We collect the sequence of n independent observations of the random vector X in a set as:

\{\bold X_i, i=1,2,\dots,n\}\ \text{ s.t }\bold X_i\in\mathbb{R}^{r\times 1}\tag{13}

The estimate for \mu_X is given by:

\hat \mu_X=\bold{\bar X}:=\frac{1}{n}\sum_{i=1}^{n}\bold X_i\tag{14}

let \bold X_{ci}=\bold X_i-\bold{\bar X} for n observations of the random vector; and let \chi_c={\bold X_{c1},\dots,\bold X_{cn}}\in \mathbb{R}^{r\times n}. Then, the estimate for the covariance matrix is:

\hat\Sigma_{XX}=\frac{1}{n}\chi_c\chi_c^\text T\tag{15}

Ordered eigenvalues and their associated eigenvectors of \hat\Sigma_{XX} is then estimate the population parameters. This leads to writing:

\hat\lambda_1\ge\hat\lambda_2\ge\dots\ge\hat\lambda_r\ge 0\\ \ \\ \hat A=(\hat v_1,\dots,\hat v_t)=\hat B^\text T\tag{16}

In practice, the vectors of independent observations are collected as columns (or rows) of a matrix (just re-writing Eq. 13). Let’s call this matrix the matrix of observations. Here, each column represents an observation of X:

\bold X=\begin{bmatrix}|&|&\dots &|\\ \bold X_1 & \bold X_2 &\dots &\bold X_n \\|&|&\dots &| \end{bmatrix}\in \mathbb{R}^{r\times n}\tag{17}

Recalling Eq. 5 or Eq. 12, PC’s can be calculated for each columns of the matrix of observations. In this regards, we obtain estimates of the PC’s of X:

\hat\xi_{ij}^{(t)}=\hat v_j^\text T\bold X_i\ \in\mathbb{R}\\ j=1,\dots,t\ \text{ and }\ i=1,\dots,n

This is the estimate of the j-th PC of X calculated based on the i-th observation \bold X_i. The term \hat\xi_{ij}^{(t)} is called the score for the i-th observation on the j-th PC.
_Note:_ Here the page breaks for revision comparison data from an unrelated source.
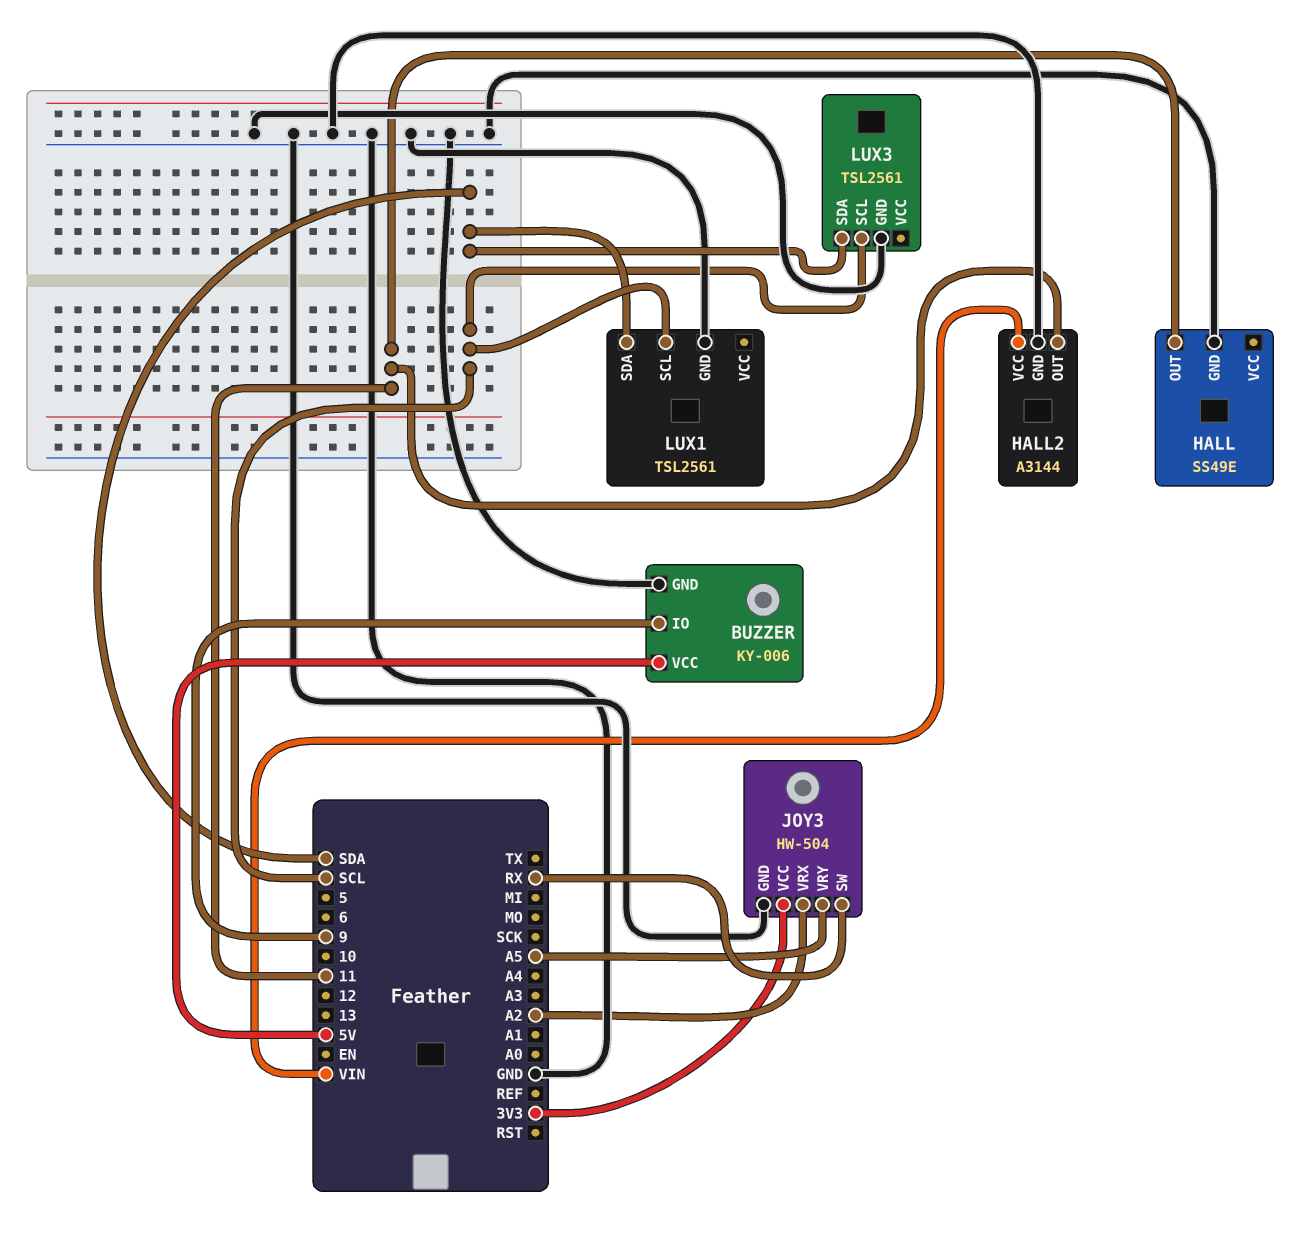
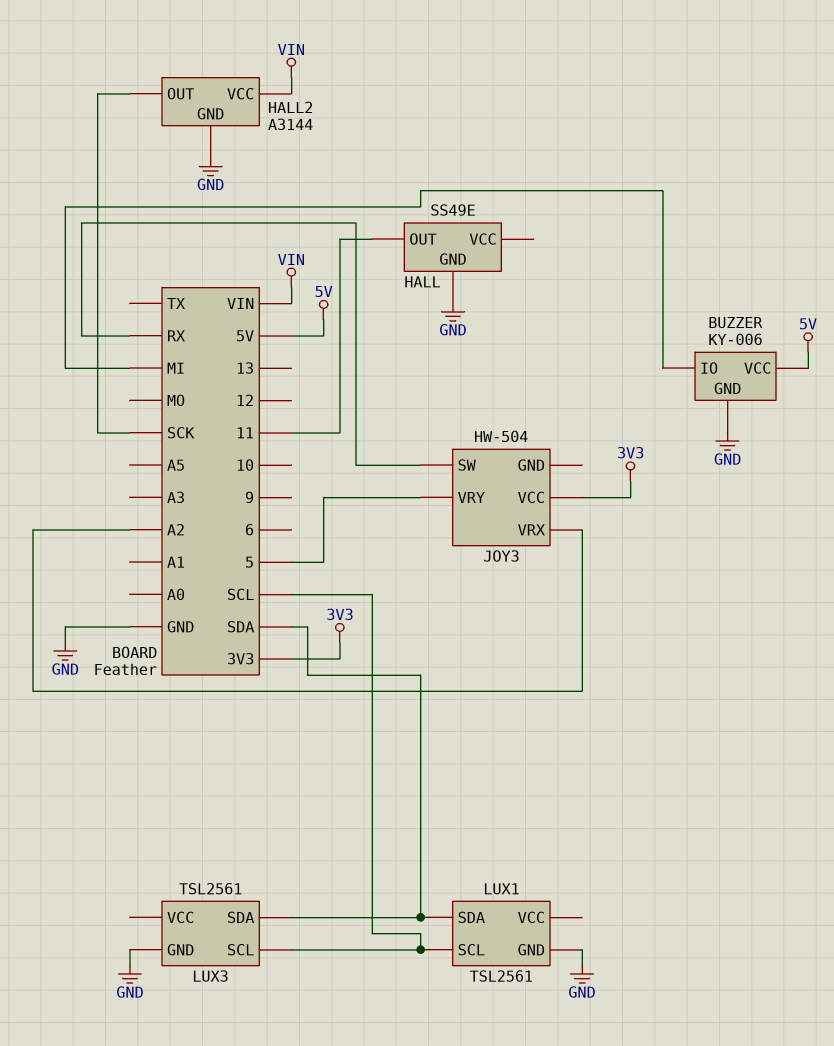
BUZZER pin IO: 9 -> MI
HALL2 pin OUT: 11 -> SCK
JOY3 pin GND: GND -> none
JOY3 pin VRY: A5 -> 5

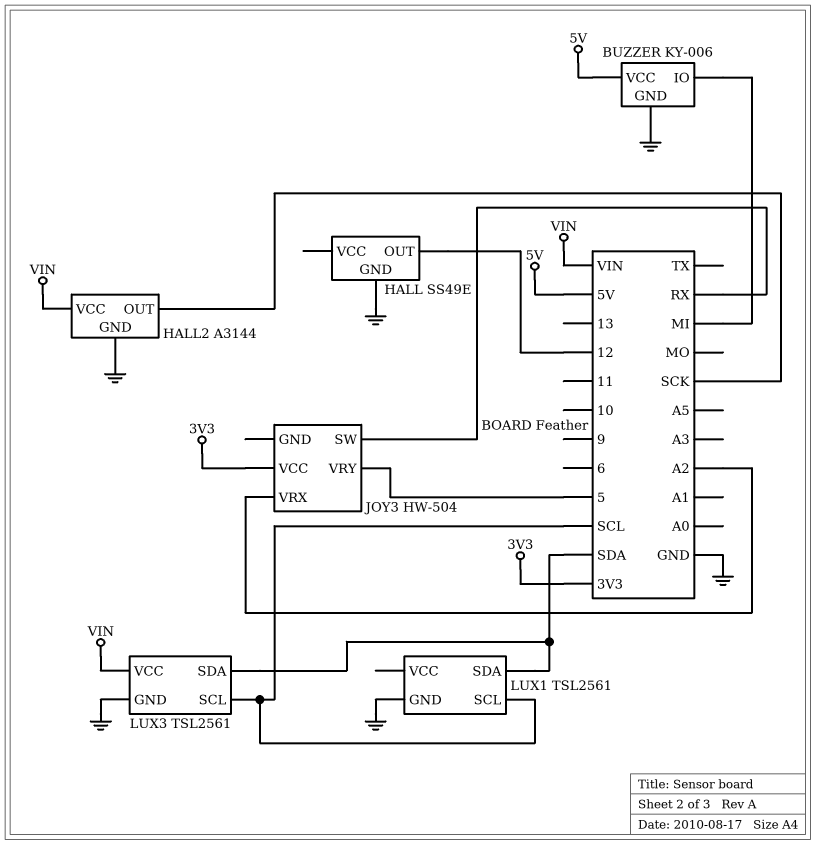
HALL pin OUT: 11 -> 12
LUX3 pin VCC: none -> VIN

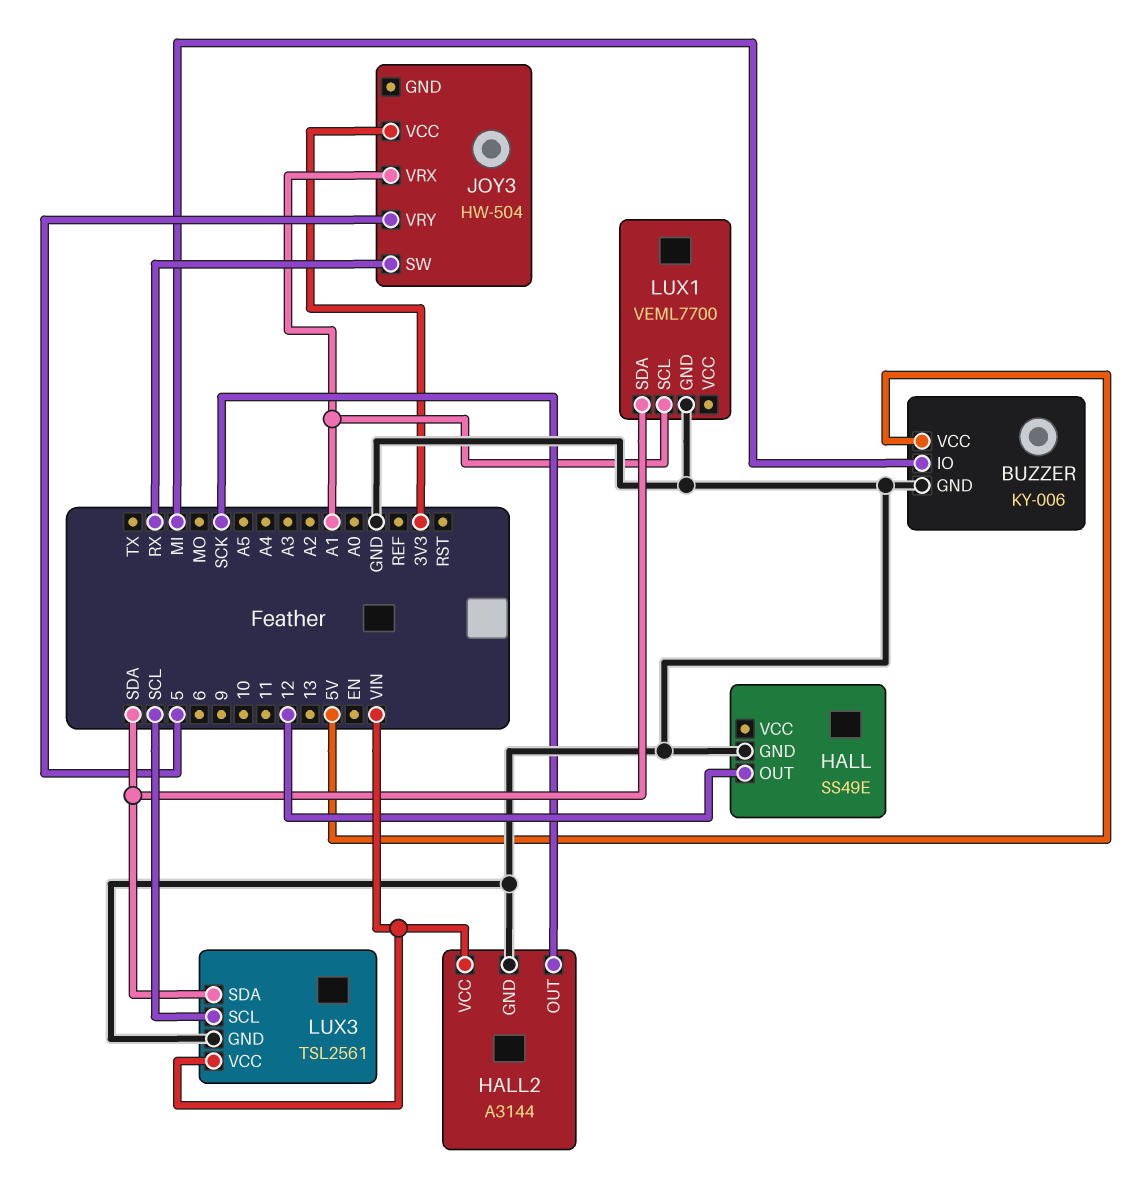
JOY3 pin VRX: A2 -> A1
LUX1: TSL2561 -> VEML7700
LUX1 pin SCL: SCL -> A1

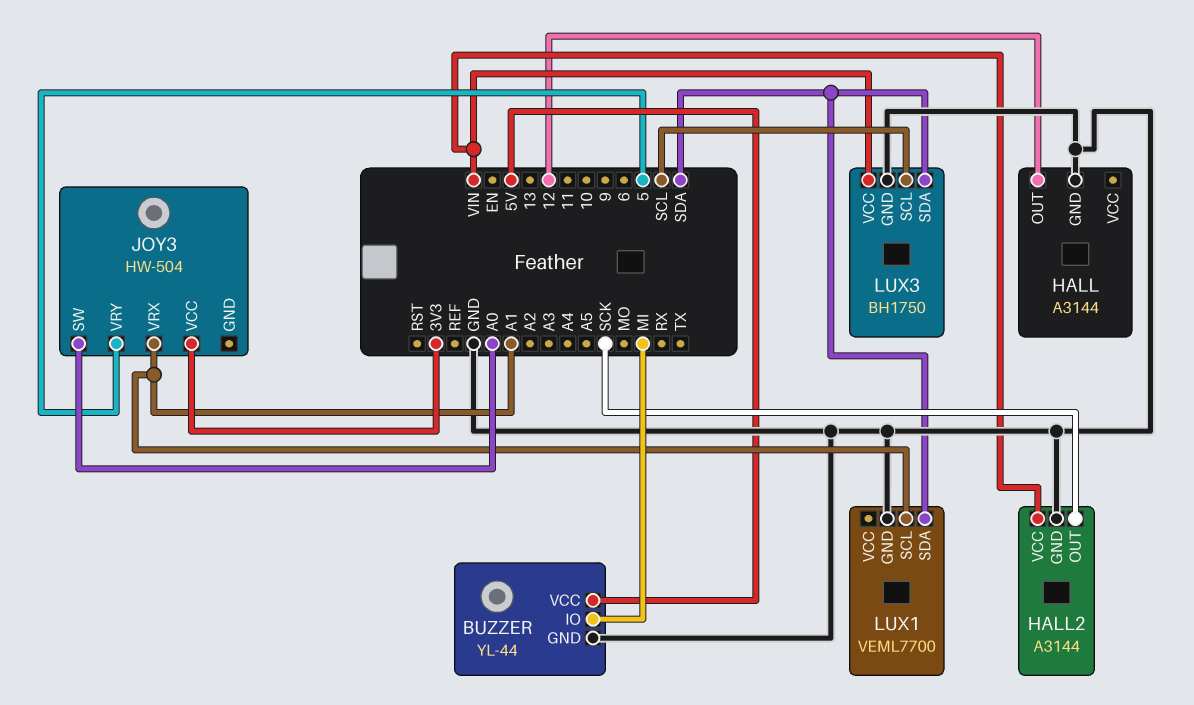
BUZZER: KY-006 -> YL-44
HALL: SS49E -> A3144
JOY3 pin SW: RX -> A0
LUX3: TSL2561 -> BH1750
For each observation, we can write the above in a more compact from:

\hat\xi_{i}^{(t)}=\hat A^\text T\bold X_i\ \in\mathbb{R}^{t\times 1}\\ i=1,\dots,n\tag{18}

References

– Modern Multivariate Statistical Techniques, A. J. Izenman.
– Applied Multivariate Statistical Analysis, W. Hardle, L. Simar.

Although mostly paraphrased, this post might contain copyrighted sentences of the references.